### What is expected
Set down exactly the lines below between the line holding "X006681Y029603D01*" and the line holding "X003941Y002663D01*", inclusive; no other line belongs in the answer.

[Data items]

- - -

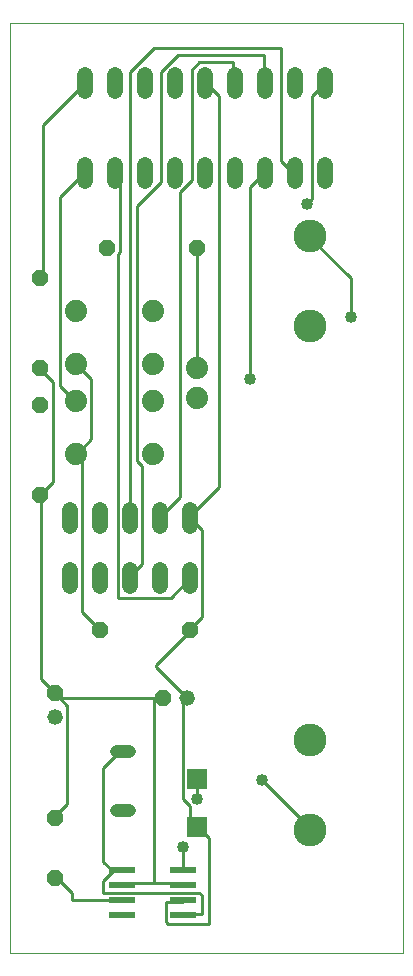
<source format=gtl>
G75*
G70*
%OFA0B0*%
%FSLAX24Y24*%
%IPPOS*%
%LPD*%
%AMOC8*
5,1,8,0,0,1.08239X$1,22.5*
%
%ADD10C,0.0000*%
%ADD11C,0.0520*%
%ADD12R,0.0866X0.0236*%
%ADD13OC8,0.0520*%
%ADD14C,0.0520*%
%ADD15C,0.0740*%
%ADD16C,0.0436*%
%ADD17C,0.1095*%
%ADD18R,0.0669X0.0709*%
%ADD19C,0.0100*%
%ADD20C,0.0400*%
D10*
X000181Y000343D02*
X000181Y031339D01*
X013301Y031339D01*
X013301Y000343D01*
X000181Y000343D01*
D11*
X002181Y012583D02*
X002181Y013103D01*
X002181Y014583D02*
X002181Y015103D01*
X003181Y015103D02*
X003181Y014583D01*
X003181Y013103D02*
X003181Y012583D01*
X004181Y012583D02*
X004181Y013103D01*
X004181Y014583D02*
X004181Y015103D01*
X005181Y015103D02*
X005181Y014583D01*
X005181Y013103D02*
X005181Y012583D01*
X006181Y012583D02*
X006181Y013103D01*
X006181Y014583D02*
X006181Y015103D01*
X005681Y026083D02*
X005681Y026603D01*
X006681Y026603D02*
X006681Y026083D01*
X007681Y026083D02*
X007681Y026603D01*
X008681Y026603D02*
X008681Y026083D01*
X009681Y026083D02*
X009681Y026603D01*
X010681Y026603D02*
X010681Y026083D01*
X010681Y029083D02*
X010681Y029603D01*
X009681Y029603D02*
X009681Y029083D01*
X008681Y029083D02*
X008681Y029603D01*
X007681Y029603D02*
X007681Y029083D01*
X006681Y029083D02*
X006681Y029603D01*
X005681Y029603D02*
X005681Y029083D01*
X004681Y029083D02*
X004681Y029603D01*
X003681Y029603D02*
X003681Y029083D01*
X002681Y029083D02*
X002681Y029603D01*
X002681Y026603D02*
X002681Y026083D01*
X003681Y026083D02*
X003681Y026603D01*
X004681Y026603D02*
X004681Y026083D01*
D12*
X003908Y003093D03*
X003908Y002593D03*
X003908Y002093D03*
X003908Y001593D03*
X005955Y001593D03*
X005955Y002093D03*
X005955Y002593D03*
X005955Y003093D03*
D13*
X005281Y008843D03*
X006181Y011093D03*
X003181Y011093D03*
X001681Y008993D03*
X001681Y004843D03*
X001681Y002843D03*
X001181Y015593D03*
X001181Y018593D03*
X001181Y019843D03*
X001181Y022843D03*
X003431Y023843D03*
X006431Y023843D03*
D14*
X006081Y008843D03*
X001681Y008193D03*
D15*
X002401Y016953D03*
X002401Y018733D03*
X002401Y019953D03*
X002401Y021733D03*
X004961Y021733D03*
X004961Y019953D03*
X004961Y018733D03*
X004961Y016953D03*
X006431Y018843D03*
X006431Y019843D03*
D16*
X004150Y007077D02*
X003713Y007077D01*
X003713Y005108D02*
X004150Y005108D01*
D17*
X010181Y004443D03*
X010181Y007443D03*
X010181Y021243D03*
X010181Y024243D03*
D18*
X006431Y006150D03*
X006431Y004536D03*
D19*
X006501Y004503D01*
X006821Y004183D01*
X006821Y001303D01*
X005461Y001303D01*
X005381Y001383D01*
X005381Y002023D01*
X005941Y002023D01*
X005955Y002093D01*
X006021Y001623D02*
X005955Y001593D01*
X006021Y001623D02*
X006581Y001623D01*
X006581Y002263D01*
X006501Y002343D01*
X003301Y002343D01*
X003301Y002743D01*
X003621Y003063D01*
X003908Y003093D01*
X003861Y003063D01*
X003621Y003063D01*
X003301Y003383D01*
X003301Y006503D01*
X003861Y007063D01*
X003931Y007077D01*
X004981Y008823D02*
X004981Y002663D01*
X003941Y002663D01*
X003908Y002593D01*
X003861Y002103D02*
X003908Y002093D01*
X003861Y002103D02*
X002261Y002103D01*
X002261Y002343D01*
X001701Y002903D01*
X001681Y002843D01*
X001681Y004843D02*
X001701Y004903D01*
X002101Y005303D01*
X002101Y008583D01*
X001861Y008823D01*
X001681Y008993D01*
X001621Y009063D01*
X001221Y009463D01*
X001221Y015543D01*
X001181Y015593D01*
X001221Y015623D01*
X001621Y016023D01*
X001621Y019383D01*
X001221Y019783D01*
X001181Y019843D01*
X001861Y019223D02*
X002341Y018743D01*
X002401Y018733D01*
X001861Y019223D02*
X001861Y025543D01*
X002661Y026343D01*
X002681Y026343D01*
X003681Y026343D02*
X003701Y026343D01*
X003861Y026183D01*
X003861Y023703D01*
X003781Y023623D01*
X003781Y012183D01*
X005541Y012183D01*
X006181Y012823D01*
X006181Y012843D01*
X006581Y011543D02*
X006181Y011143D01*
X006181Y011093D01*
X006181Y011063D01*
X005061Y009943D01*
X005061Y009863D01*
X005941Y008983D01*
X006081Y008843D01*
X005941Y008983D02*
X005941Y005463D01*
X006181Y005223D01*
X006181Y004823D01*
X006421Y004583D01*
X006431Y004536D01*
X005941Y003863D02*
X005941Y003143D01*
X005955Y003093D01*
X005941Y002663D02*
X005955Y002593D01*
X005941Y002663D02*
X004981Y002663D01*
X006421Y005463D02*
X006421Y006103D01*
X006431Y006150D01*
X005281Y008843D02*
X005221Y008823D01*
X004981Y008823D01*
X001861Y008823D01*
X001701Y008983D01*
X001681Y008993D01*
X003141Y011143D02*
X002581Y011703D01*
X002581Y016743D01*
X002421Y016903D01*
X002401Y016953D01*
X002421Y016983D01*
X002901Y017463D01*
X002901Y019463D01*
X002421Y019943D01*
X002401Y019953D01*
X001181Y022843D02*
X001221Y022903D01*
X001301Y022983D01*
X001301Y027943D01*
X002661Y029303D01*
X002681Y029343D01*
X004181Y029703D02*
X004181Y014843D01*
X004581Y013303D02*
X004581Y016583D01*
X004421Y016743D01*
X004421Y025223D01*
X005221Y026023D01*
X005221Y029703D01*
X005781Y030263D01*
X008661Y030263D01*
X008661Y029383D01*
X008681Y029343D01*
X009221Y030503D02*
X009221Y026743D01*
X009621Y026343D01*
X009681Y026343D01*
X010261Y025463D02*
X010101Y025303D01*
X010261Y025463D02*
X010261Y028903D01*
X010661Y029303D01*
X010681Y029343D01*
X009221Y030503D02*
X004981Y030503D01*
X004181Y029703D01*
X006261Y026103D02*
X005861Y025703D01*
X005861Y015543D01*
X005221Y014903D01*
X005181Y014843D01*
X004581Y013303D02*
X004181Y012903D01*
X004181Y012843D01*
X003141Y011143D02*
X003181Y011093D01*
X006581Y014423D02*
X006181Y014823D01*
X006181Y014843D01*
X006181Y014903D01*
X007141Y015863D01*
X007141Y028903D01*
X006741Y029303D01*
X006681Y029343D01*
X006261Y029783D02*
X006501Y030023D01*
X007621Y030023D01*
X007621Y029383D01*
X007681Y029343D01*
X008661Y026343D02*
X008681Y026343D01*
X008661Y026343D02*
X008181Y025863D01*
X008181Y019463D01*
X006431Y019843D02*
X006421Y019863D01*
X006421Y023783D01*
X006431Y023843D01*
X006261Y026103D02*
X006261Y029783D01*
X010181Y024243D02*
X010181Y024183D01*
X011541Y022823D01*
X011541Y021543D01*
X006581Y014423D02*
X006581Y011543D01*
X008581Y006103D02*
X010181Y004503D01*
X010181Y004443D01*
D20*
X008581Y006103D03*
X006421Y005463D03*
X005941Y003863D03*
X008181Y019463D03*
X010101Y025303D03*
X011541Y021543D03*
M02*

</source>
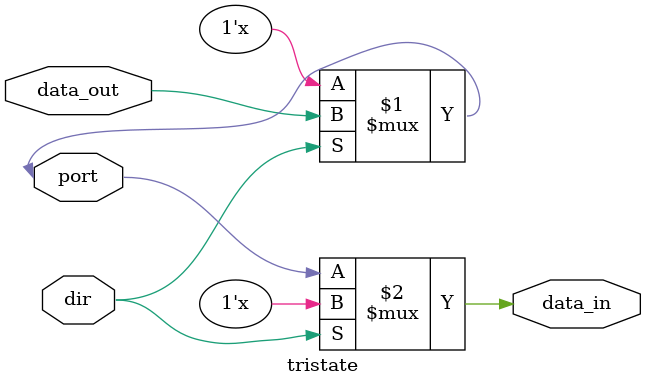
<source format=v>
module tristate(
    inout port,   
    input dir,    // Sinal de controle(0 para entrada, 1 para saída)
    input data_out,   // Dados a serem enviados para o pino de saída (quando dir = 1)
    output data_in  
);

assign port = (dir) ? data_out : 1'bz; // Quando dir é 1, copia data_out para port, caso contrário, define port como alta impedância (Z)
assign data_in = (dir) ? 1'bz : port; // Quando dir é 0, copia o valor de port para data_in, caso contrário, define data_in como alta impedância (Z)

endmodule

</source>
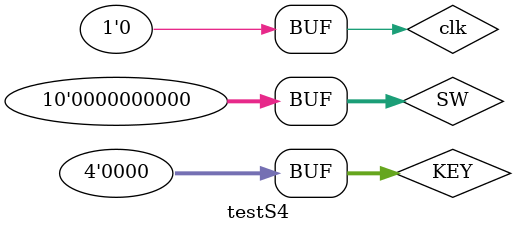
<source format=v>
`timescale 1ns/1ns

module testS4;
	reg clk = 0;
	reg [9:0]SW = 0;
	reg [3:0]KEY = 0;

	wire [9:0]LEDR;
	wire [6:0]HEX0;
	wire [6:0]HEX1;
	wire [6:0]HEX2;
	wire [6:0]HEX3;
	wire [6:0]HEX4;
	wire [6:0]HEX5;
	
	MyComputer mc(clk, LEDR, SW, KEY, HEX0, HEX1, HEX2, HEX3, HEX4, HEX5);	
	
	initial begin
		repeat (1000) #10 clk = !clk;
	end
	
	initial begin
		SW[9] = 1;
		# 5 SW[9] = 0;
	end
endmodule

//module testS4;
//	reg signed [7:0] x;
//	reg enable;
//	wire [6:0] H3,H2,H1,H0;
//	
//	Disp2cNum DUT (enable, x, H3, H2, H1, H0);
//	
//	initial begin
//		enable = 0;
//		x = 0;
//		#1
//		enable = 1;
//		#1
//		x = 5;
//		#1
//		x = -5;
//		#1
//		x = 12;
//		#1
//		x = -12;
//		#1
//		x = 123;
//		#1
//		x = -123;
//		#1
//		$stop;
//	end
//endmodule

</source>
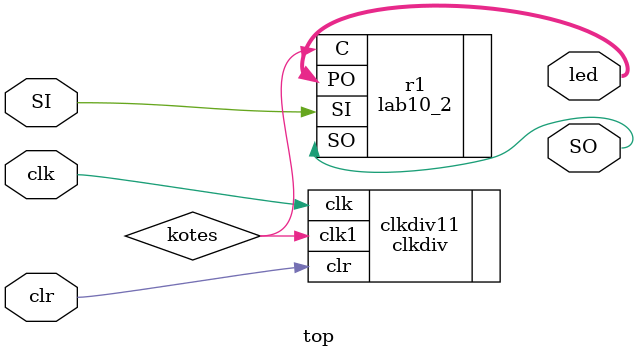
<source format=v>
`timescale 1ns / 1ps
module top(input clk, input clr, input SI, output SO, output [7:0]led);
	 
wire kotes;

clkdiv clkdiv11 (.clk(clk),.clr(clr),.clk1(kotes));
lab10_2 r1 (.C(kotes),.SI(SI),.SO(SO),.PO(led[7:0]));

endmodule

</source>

- - -

### Expected answer
X006681Y029603D01*
X005681Y029603D02*
X005681Y029083D01*
X004681Y029083D02*
X004681Y029603D01*
X003681Y029603D02*
X003681Y029083D01*
X002681Y029083D02*
X002681Y029603D01*
X002681Y026603D02*
X002681Y026083D01*
X003681Y026083D02*
X003681Y026603D01*
X004681Y026603D02*
X004681Y026083D01*
D12*
X003908Y003093D03*
X003908Y002593D03*
X003908Y002093D03*
X003908Y001593D03*
X005955Y001593D03*
X005955Y002093D03*
X005955Y002593D03*
X005955Y003093D03*
D13*
X005281Y008843D03*
X006181Y011093D03*
X003181Y011093D03*
X001681Y008993D03*
X001681Y004843D03*
X001681Y002843D03*
X001181Y015593D03*
X001181Y018593D03*
X001181Y019843D03*
X001181Y022843D03*
X003431Y023843D03*
X006431Y023843D03*
D14*
X006081Y008843D03*
X001681Y008193D03*
D15*
X002401Y016953D03*
X002401Y018733D03*
X002401Y019953D03*
X002401Y021733D03*
X004961Y021733D03*
X004961Y019953D03*
X004961Y018733D03*
X004961Y016953D03*
X006431Y018843D03*
X006431Y019843D03*
D16*
X004150Y007077D02*
X003713Y007077D01*
X003713Y005108D02*
X004150Y005108D01*
D17*
X010181Y004443D03*
X010181Y007443D03*
X010181Y021243D03*
X010181Y024243D03*
D18*
X006431Y006150D03*
X006431Y004536D03*
D19*
X006501Y004503D01*
X006821Y004183D01*
X006821Y001303D01*
X005461Y001303D01*
X005381Y001383D01*
X005381Y002023D01*
X005941Y002023D01*
X005955Y002093D01*
X006021Y001623D02*
X005955Y001593D01*
X006021Y001623D02*
X006581Y001623D01*
X006581Y002263D01*
X006501Y002343D01*
X003301Y002343D01*
X003301Y002743D01*
X003621Y003063D01*
X003908Y003093D01*
X003861Y003063D01*
X003621Y003063D01*
X003301Y003383D01*
X003301Y006503D01*
X003861Y007063D01*
X003931Y007077D01*
X004981Y008823D02*
X004981Y002663D01*
X003941Y002663D01*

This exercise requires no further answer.